Pictures with circuit source files:
=== Section Start ===
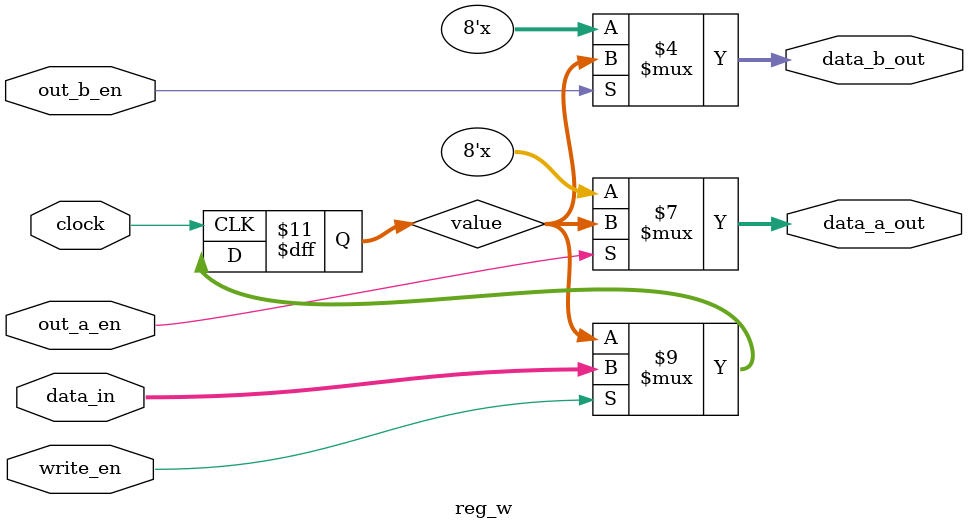
<source format=v>
module reg_w (
    input           clock,
    input           out_a_en,
    input           out_b_en,
    input           write_en,
    input [7:0]     data_in,
    output reg [7:0] data_a_out,
    output reg [7:0] data_b_out
);

    reg [7:0] value;

    always @ (posedge clock) begin
        if (write_en) begin
            value <= data_in;
        end
    end

    always @ (*) begin
        if (out_a_en) begin
            data_a_out = value;
        end else begin
            data_a_out = 8'bz;
        end

        if (out_b_en) begin
            data_b_out = value;
        end else begin
            data_b_out = 8'bz;
        end
    end

endmodule


</source>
=== Section End ===
Copy out all the records exactly, excluding pictures.

<source format=v>
module reg_w (
    input           clock,
    input           out_a_en,
    input           out_b_en,
    input           write_en,
    input [7:0]     data_in,
    output reg [7:0] data_a_out,
    output reg [7:0] data_b_out
);

    reg [7:0] value;

    always @ (posedge clock) begin
        if (write_en) begin
            value <= data_in;
        end
    end

    always @ (*) begin
        if (out_a_en) begin
            data_a_out = value;
        end else begin
            data_a_out = 8'bz;
        end

        if (out_b_en) begin
            data_b_out = value;
        end else begin
            data_b_out = 8'bz;
        end
    end

endmodule


</source>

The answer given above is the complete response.